People that fell within the ‘family’ i.e. over 5,000 people, were known to have PSEN1, a gene that is also called the Paisa mutation. This gene makes people acquire the disease at a much younger age. People within this group acquire Alzheimer’s when they hit 49 years of age, on average. However, this can vary as some of the people developed it in their 30s, and others in their 70s. And therein lies the rub. Researchers wanted to know what made someone acquire the issue early, while others developed it so late.

The study shows that all 5,000 of the people in the sample either had or would have the disease. However, it’s also important to note that many of the people in the group didn’t have the Paisa mutation.

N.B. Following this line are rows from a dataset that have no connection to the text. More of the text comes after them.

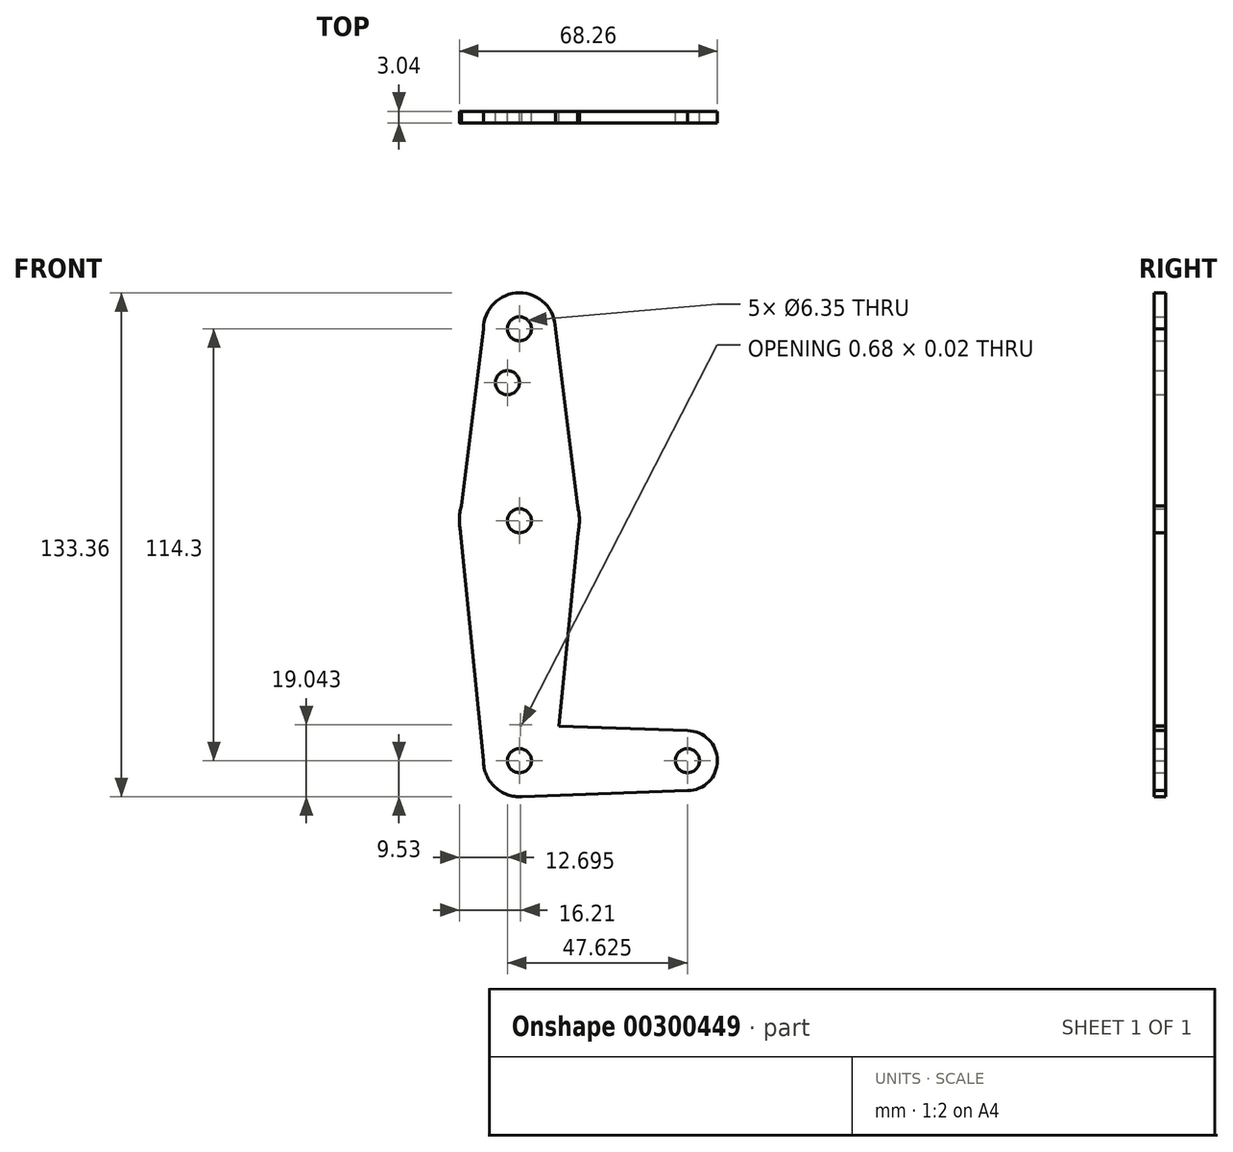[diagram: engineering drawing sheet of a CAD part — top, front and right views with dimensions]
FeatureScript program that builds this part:
annotation { "Feature Type Name" : "Feature", "Feature Type Description" : "" }
export const myFeature = defineFeature(function(context is Context, id is Id, definition is map)
    precondition{}
    {
        {
            var Q0;
            Q0=qCreatedBy(makeId("Front.planeOp"),FACE);
            var sketch = newSketch(context, id + "F0", { "sketchPlane" : qUnion([Q0])});
            skCircle(sketch, "E0", {"center": v(44.45, 0) * mm, "radius": 7.94 * mm});
            skCircle(sketch, "E1", {"center": v(0, 63.5) * mm, "radius": 15.88 * mm});
            skCircle(sketch, "E2", {"center": v(0, 114.3) * mm, "radius": 9.53 * mm});
            skCircle(sketch, "E3", {"center": v(0, 0) * mm, "radius": 9.53 * mm});
            skLineSegment(sketch, "E4", {"start": v(0, 63.5) * mm, "end": v(0, 114.3) * mm, "construction": true});
            skLineSegment(sketch, "E5", {"start": v(0, 63.5) * mm, "end": v(0, 0) * mm, "construction": true});
            skLineSegment(sketch, "E6", {"start": v(0, 0) * mm, "end": v(44.45, 0) * mm, "construction": true});
            skPoint(sketch, "E7", {"position": v(0, 9.53) * mm});
            skPoint(sketch, "E8", {"position": v(9.53, 0) * mm});
            skPoint(sketch, "E9", {"position": v(-9.53, 0) * mm});
            skPoint(sketch, "E10", {"position": v(0, -9.53) * mm});
            skPoint(sketch, "E11", {"position": v(44.45, -7.94) * mm});
            skPoint(sketch, "E12", {"position": v(44.45, 7.94) * mm});
            skPoint(sketch, "E13", {"position": v(36.51, 0) * mm});
            skPoint(sketch, "E14", {"position": v(52.39, 0) * mm});
            skLineSegment(sketch, "E15", {"start": v(0, 9.52) * mm, "end": v(44.45, 7.94) * mm});
            skLineSegment(sketch, "E16", {"start": v(0, -9.52) * mm, "end": v(44.45, -7.94) * mm});
            skPoint(sketch, "E17", {"position": v(0, 47.62) * mm});
            skPoint(sketch, "E18", {"position": v(0, 79.38) * mm});
            skPoint(sketch, "E19", {"position": v(15.87, 63.5) * mm});
            skPoint(sketch, "E20", {"position": v(-15.88, 63.5) * mm});
            skLineSegment(sketch, "E21", {"start": v(15.87, 63.5) * mm, "end": v(9.53, 0) * mm});
            skLineSegment(sketch, "E22", {"start": v(-15.88, 63.5) * mm, "end": v(-9.53, 0) * mm});
            skPoint(sketch, "E23", {"position": v(0, 104.78) * mm});
            skPoint(sketch, "E24", {"position": v(9.52, 114.3) * mm});
            skPoint(sketch, "E25", {"position": v(-9.53, 114.3) * mm});
            skLineSegment(sketch, "E26", {"start": v(-15.88, 63.5) * mm, "end": v(-9.53, 114.3) * mm});
            skLineSegment(sketch, "E27", {"start": v(9.52, 114.3) * mm, "end": v(15.87, 63.5) * mm});
            skCircle(sketch, "E28", {"center": v(0, 114.3) * mm, "radius": 3.18 * mm});
            skCircle(sketch, "E29", {"center": v(0, 63.5) * mm, "radius": 3.18 * mm});
            skCircle(sketch, "E30", {"center": v(44.45, 0) * mm, "radius": 3.18 * mm});
            skCircle(sketch, "E31", {"center": v(0, 0) * mm, "radius": 3.18 * mm});
            skCircle(sketch, "E32", {"center": v(-3.17, 100.03) * mm, "radius": 3.18 * mm});
            skSolve(sketch);
        }
        {
            var Q0;
            Q0 = qSketchRegion(id + "F0", true);
            extrude(context, id + "F1", {"entities" : qUnion([Q0]), "endBound" : BoundingType.SYMMETRIC, "depth" : 3.05 * mm});
        }
    });
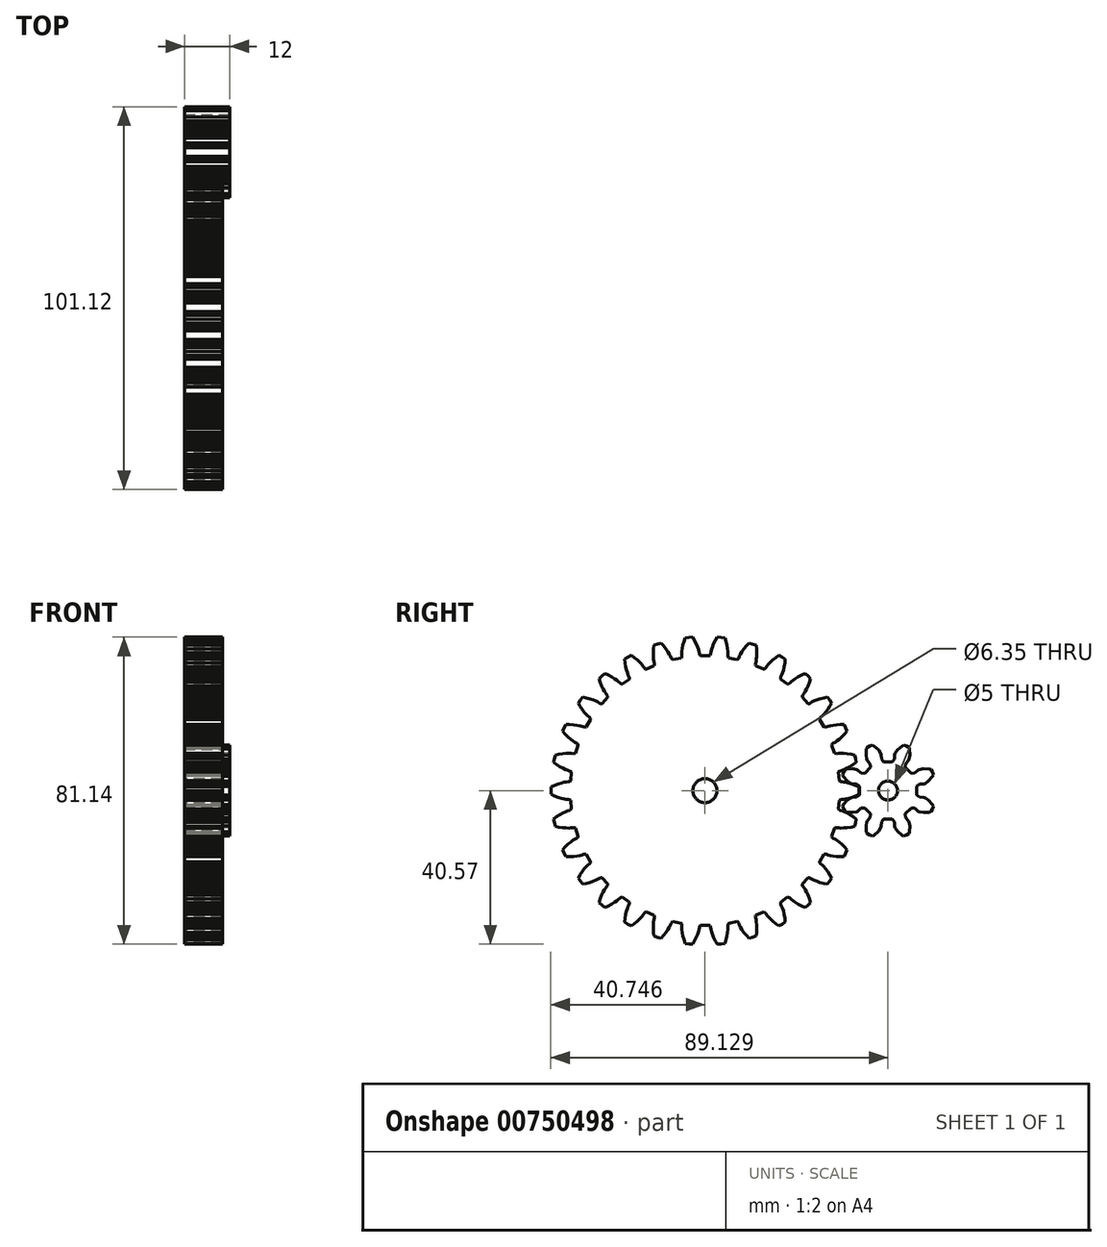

Alzheimer’s Delaying Gene Has Been Found

The study showed that PSEN1 can be mutated by an allele called APOE*E2 which can delay the point where the disease activates itself by over 12 years. That’s a huge number of years for people that could be afflicted by the disease.

It’s a strong study because the sample size that it worked with is rather huge. And because it followed statistical modeling we can actually rely on the results as well. There is no subjectivity marring the results or external factors that could account for errors.

People should get excited about this research because it basically helps highlight what factors can come into play when the disease begins to first show evidence that it exists. However, the results have to be taken with a pinch of salt because there’s no telling if they can be applied to people that are not from the family group that was under observation.

More research is needed before it can be concluded that the genetic variants that the study has found affect other forms of Alzheimer’s. This research needs to be conducted worldwide and cannot be centered around one place.

The study, while its findings are limited, can help the answer what is Alzheimer’s cause and develop solutions to Alzheimer’s on the whole. If that’s not cause for celebration, we don’t know what is.